Task: Each record below is to be copied exactly; the pictures are to be omitted.

Data shown:

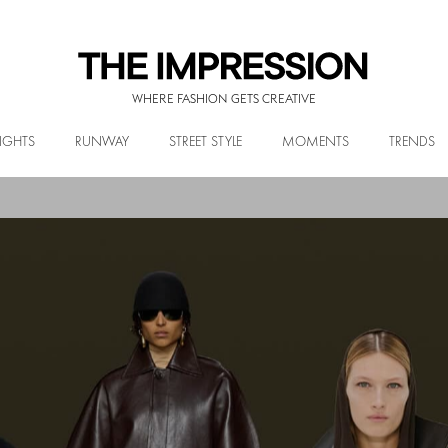
WHERE FASHION GETS CREATIVE
IGHTS
RUNWAY
STREET STYLE
MOMENTS
TRENDS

Solution for this exercise:
WHERE FASHION GETS CREATIVE
IGHTS
RUNWAY
STREET STYLE
MOMENTS
TRENDS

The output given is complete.